(EXTRACTED ENTRIES Opens)
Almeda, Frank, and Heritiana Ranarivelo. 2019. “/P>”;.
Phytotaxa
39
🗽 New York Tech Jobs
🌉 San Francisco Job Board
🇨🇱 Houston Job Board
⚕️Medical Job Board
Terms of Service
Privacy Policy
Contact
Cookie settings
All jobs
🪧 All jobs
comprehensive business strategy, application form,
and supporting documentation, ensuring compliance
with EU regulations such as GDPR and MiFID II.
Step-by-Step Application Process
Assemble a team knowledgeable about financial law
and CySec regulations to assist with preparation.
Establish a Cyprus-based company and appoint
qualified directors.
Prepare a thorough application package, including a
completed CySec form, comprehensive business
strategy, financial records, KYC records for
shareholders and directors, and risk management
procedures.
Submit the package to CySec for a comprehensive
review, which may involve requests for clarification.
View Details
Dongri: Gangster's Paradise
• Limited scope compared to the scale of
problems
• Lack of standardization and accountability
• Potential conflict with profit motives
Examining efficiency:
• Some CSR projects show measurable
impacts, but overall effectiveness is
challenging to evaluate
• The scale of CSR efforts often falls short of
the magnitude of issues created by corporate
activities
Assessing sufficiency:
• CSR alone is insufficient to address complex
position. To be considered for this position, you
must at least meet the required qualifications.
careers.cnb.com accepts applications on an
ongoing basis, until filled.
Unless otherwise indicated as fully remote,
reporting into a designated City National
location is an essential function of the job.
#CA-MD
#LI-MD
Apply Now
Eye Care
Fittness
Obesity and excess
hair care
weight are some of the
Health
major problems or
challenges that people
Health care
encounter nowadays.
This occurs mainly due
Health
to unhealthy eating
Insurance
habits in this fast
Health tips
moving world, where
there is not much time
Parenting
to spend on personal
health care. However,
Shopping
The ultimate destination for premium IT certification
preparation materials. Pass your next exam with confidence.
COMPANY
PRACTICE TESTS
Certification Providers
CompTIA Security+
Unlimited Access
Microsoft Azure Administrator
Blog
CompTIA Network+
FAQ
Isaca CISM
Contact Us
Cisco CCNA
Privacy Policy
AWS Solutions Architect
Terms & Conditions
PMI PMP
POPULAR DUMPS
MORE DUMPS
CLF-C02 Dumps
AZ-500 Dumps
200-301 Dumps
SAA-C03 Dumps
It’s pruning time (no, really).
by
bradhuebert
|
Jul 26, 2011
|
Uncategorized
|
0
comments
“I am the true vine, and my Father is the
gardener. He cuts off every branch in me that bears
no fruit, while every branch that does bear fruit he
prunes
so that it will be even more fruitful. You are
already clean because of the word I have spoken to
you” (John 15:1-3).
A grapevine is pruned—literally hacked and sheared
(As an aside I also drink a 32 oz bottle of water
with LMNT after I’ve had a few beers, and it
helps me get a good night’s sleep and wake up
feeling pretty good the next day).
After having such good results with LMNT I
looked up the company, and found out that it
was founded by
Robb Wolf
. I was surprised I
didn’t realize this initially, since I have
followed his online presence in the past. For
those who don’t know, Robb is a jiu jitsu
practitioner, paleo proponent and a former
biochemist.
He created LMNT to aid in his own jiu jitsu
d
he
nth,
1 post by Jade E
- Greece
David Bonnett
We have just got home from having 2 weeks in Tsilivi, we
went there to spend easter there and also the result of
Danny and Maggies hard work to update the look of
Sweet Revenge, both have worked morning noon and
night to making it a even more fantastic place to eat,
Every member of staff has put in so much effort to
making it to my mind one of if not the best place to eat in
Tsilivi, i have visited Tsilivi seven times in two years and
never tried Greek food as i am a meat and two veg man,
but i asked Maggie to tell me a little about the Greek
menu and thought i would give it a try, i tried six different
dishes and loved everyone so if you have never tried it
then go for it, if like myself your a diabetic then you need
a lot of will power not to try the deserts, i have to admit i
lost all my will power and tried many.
(EXTRACTED ENTRIES Closes)
(EXTRACTED ENTRIES Opens)
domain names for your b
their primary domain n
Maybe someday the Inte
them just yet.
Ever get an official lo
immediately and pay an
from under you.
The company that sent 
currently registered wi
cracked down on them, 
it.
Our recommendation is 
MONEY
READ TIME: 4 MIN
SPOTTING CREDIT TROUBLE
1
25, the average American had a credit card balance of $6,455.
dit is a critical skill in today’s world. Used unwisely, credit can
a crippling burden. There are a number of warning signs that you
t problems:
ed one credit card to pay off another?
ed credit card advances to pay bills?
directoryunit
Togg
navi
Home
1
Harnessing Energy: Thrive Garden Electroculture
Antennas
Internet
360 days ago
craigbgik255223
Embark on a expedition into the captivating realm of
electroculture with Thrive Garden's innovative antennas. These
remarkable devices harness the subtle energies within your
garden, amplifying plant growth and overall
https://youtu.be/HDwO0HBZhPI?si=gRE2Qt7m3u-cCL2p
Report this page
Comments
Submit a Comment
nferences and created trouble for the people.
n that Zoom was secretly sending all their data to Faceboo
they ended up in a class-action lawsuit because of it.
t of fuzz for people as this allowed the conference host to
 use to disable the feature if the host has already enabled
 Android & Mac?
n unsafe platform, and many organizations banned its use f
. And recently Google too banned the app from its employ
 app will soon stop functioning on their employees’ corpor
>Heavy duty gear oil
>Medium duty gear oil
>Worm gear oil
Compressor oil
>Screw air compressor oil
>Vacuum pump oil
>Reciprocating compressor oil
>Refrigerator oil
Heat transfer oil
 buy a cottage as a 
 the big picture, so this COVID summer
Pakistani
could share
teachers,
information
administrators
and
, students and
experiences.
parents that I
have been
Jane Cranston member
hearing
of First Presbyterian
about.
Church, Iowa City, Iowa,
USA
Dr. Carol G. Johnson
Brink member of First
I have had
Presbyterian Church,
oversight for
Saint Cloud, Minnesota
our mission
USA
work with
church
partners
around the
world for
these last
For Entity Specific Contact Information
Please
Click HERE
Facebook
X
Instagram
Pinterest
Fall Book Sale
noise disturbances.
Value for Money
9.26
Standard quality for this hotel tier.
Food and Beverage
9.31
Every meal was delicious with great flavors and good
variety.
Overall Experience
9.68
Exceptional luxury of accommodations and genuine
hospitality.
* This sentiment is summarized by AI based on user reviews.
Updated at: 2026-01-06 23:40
(EXTRACTED ENTRIES Closes)
(EXTRACTED ENTRIES Opens)
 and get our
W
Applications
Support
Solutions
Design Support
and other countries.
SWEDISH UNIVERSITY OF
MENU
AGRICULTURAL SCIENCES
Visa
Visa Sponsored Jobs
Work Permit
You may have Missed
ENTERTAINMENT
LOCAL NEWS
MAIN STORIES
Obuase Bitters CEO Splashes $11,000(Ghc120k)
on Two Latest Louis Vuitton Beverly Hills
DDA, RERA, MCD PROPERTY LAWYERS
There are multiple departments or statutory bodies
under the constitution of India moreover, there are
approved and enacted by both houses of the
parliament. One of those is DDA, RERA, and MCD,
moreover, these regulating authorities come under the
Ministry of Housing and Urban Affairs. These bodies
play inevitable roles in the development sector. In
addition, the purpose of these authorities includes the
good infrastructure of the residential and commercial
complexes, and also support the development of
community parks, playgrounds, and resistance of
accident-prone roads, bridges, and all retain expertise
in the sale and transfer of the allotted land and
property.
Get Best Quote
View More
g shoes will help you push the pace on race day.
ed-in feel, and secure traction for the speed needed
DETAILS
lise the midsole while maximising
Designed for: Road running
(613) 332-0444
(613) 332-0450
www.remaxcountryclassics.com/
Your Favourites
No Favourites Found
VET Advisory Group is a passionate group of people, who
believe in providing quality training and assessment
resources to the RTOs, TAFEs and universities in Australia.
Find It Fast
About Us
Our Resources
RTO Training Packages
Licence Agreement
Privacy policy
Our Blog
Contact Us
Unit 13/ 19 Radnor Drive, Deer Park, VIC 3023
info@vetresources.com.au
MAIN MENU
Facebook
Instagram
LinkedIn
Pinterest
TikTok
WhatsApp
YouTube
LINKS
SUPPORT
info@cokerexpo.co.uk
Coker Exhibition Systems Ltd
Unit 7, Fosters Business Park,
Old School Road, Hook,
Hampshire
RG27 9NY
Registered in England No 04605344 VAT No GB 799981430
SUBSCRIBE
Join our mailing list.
(EXTRACTED ENTRIES Closes)
REQUIRED ACTION: Within the data above, the lines from the one with "Dr. Carol G. Johnson" to the one with "Fall Book Sale" must be repeated exactly; no other line belongs in the answer.

TASK OUTPUT:
Dr. Carol G. Johnson
Brink member of First
I have had
Presbyterian Church,
oversight for
Saint Cloud, Minnesota
our mission
USA
work with
church
partners
around the
world for
these last
For Entity Specific Contact Information
Please
Click HERE
Facebook
X
Instagram
Pinterest
Fall Book Sale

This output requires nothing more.